- _Exercise brief_
In the listing that follows, count each line where the word "using" appears; write nothing but the count.

- _Given records_
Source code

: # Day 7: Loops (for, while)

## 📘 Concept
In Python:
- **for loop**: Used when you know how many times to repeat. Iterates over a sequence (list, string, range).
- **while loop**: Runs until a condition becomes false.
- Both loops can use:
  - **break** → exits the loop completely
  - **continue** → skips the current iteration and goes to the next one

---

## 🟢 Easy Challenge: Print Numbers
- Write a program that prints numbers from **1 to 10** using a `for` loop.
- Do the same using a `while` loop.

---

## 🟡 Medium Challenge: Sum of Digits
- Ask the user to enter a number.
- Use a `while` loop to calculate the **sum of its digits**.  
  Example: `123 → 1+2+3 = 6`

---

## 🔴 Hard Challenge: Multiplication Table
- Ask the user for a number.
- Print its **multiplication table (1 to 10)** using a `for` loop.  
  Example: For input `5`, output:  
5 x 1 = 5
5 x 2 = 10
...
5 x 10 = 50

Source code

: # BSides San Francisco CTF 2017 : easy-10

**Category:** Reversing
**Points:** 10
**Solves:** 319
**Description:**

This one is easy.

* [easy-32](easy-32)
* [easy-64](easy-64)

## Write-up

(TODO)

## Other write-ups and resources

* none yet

- _Response below_
3